Malgré une économie fragilisée et de lourdes pertes humaines, la Russie accélère fortement sa production de munitions, multipliée par 17 depuis le début de la guerre en Ukraine, selon les renseignements estoniens. Cette hausse spectaculaire vise à reconstituer ses stocks, à se préparer à de futurs conflits et à gagner du temps face à l’Occident.
D’après les services de renseignement estoniens, cités par la presse internationale, cette expansion industrielle témoigne de la préparation russe à une guerre à plus long terme, à l’approche du quatrième anniversaire du conflit ukrainien. Tallinn souligne que la production armurière dépasse désormais largement les besoins immédiats du front ukrainien, s’inscrivant dans une stratégie de plus grande ampleur.
En 2025, les usines russes ont produit plus de 7 millions d’obus, mortiers et roquettes, contre 4,5 millions en 2024, soit une hausse de plus de 55 %. Depuis le début de la guerre, la production de munitions a ainsi été multipliée par dix-sept, une augmentation de 1600 %. Cette progression est en grande partie due à la construction de nouvelles usines dédiées à l’armement, reflétant une économie de guerre désormais structurée.
La Russie bénéficie également d’un soutien extérieur essentiel. Les importations massives de munitions en provenance de la Corée du Nord représenteraient jusqu’à la moitié des projectiles tirés par les forces russes en Ukraine au cours des six derniers mois. Ces livraisons ont permis à Moscou de reconstituer ses stocks, sévèrement entamés au début du conflit.
Pour les services de renseignement estoniens, la constitution de réserves substantielles constitue un élément clé de la planification stratégique du Kremlin. Bien que modeste, l’agence estonienne est considérée comme l’une des plus fiables en matière de renseignement sur la Russie, pays perçu comme la principale menace pour la sécurité nationale estonienne.
Un ralentissement de la croissance économique
Cependant, cette montée en puissance militaire intervient dans un contexte économique fragile. L’économie russe se détériore rapidement, et la population exprime une inquiétude croissante face au coût social du conflit.
Vladimir Poutine a déclaré la semaine dernière que la croissance russe avait ralenti à 1 % en 2025, un chiffre bien en deçà de celui de 2024. Ce ralentissement était attendu depuis plusieurs mois, alors que le pays peine à surmonter les effets économiques de la guerre en Ukraine.

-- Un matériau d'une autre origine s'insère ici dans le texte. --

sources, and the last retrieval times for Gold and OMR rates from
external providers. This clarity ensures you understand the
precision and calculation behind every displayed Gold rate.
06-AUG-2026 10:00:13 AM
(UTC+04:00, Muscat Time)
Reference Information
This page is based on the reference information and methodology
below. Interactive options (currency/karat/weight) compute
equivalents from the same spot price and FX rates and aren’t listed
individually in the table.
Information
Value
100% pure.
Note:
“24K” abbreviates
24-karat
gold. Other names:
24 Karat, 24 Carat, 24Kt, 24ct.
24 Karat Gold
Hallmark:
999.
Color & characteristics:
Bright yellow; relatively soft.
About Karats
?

La défense demeure aujourd’hui le pilier central de l’industrie russe, tandis que les secteurs civils s’effondrent. Automobile, biens de consommation et électroménager réduisent leurs activités : semaines de travail réduites à quatre jours, licenciements temporaires, et baisse de la demande intérieure. Selon l’Académie russe des sciences, 18 des 24 sous-secteurs manufacturiers sont actuellement en récession, représentant trois quarts de l’activité industrielle.

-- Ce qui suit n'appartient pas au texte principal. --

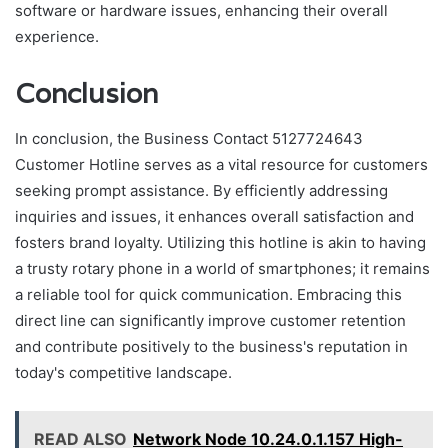
software or hardware issues, enhancing their overall
experience.
Conclusion
In conclusion, the Business Contact 5127724643
Customer Hotline serves as a vital resource for customers
seeking prompt assistance. By efficiently addressing
inquiries and issues, it enhances overall satisfaction and
fosters brand loyalty. Utilizing this hotline is akin to having
a trusty rotary phone in a world of smartphones; it remains
a reliable tool for quick communication. Embracing this
direct line can significantly improve customer retention
and contribute positively to the business's reputation in
today's competitive landscape.
READ ALSO
Network Node 10.24.0.1.157 High-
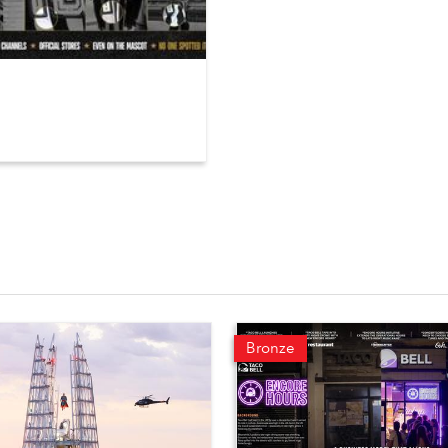
Bronze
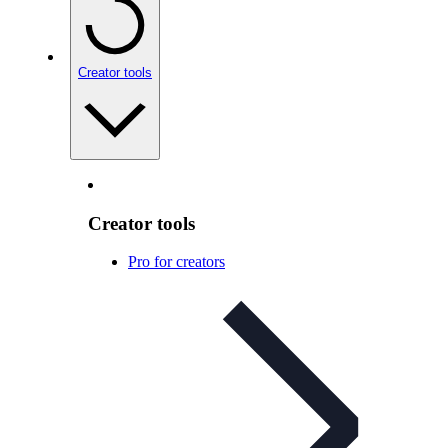
Creator tools
Creator tools
Pro for creators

Le complexe militaro-industriel russe s’appuie toujours sur des installations et des savoir-faire hérités de l’ère soviétique, bien que ceux-ci aient été partiellement restructurés et modernisés depuis les années 2000. Des analyses récentes montrent toutefois que Moscou peine à construire de nouveaux sites et dépend fortement des infrastructures anciennes en cours de rénovation.
Malgré les sanctions, la Russie parvient donc à produire en grande quantité chars, obus et pièces lourdes, en remplaçant simplement certains composants clés par du matériel chinois.

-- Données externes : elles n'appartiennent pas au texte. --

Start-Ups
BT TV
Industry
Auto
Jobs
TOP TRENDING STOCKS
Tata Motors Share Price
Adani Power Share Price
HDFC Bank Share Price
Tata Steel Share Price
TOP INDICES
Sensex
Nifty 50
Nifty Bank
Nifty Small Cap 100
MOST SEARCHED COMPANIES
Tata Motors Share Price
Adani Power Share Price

Aucun risque d’attaque imminente contre l’OTAN
Moscou fait aussi face à des difficultés accrues pour recruter des soldats, recourant de plus en plus aux prisonniers, mercenaires ou retraités afin de renforcer ses effectifs. Les pertes russes restent très élevées ; certaines estimations occidentales évoquent un nombre de morts jusqu’à dix fois supérieur à celui de l’Ukraine.
Cependant, les services de renseignement estoniens ne considèrent pas que Vladimir Poutine prépare actuellement une attaque imminente contre l’OTAN. Le Kremlin est toutefois engagé dans une confrontation existentielle avec l’alliance occidentale. En l’absence de percée militaire déterminante, Moscou intensifie ses opérations de renseignement et d’influence, notamment pour creuser le fossé entre les États-Unis et l’Europe.
Le rapport souligne que la Russie manipule les cycles de négociations diplomatiques avec Washington, feignant la coopération et proposant des opportunités économiques. L’objectif est d’aligner certains intérêts américains avec ceux de Moscou et d’exacerber les divisions transatlantiques. Pour Tallinn, la récente recrudescence des pourparlers de paix constitue en réalité une tactique dilatoire : le Kremlin n’a pas l’intention de mettre un terme au conflit avant d’avoir atteint ses objectifs stratégiques.